One kind of important detail that I neglected to mention in the previous post:

Last night at the airport, Amanda received a phone call from the acting safety coordinator at University of Fairbanks (organization that helps run, and run smoothly at Toolik Lake field camp).

One of the pieces of equipment that we are using had apparently developed a leak. Ordinarily, a strip of duct tape would fix it right up; in this case, it was leaking radiation! (In the sound track of the saga, this point is where the especially dramatic, slightly dangerous music starts playing.) The Electron Capture Detector, or ECD, relies on a small piece of radioactive nickel foil (the element nickel, not the coin!) to give off beta parcticles (also known as high-energy electrons). Over the winter, the foil had apparently reacted with the air.

What does this mean? Worst-case scenario called for sending the machine to Texas, requiring us to prepare samples, run the experiments, but not collect data until we returned to Ohio State and Rose Hulman (remember that Rose Hulman is the university where Penney teaches). After all the hard work to get here, this option would result in a much less productive field season, and was the least favorite option of the researchers.

OBJECTIVE: Quote the post about the leaking detector word for word, starting with "Last night at" and going on through "with the air.". The lines after this point play no part in the exercise.

STORED DATA:
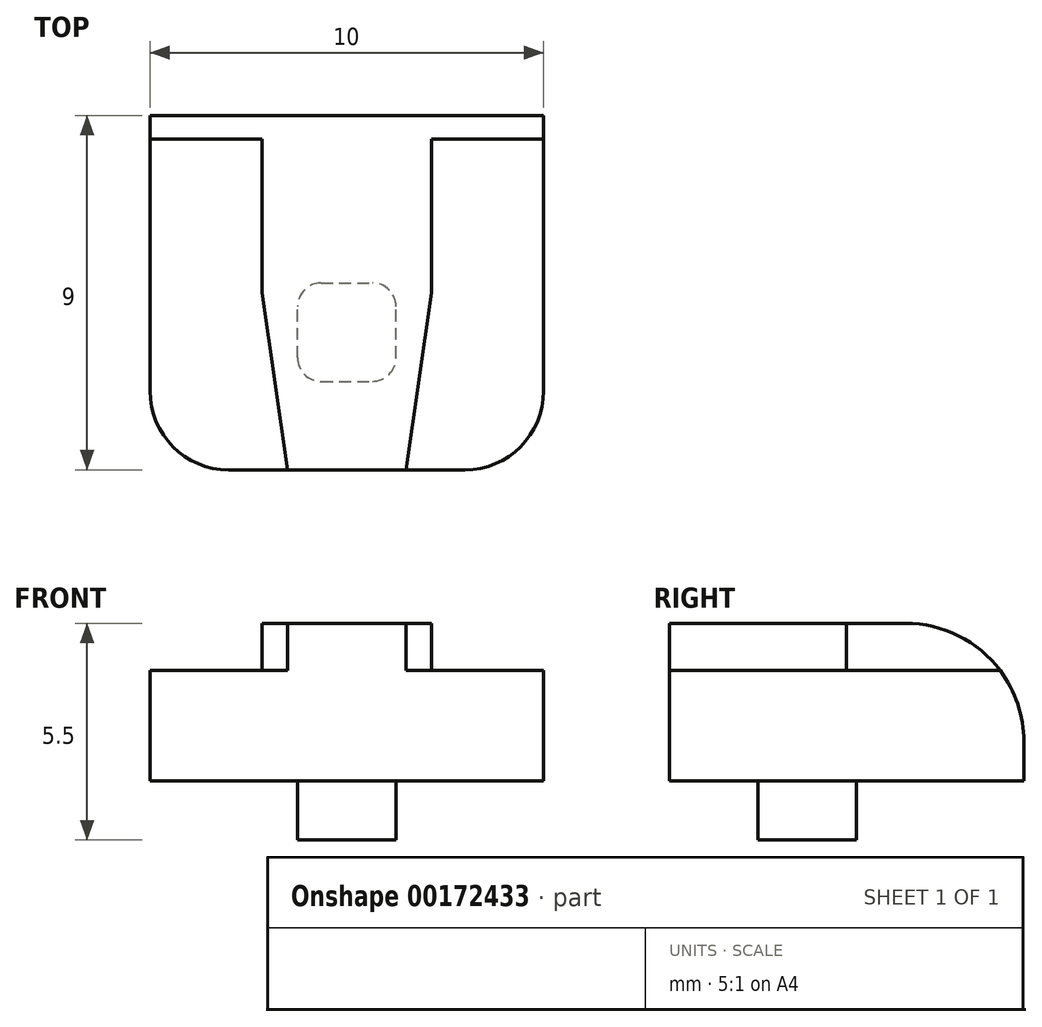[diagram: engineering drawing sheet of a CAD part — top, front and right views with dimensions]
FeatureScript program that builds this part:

EXERCISE SOLUTION:
Last night at the airport, Amanda received a phone call from the acting safety coordinator at University of Fairbanks (organization that helps run, and run smoothly at Toolik Lake field camp).

One of the pieces of equipment that we are using had apparently developed a leak. Ordinarily, a strip of duct tape would fix it right up; in this case, it was leaking radiation! (In the sound track of the saga, this point is where the especially dramatic, slightly dangerous music starts playing.) The Electron Capture Detector, or ECD, relies on a small piece of radioactive nickel foil (the element nickel, not the coin!) to give off beta parcticles (also known as high-energy electrons). Over the winter, the foil had apparently reacted with the air.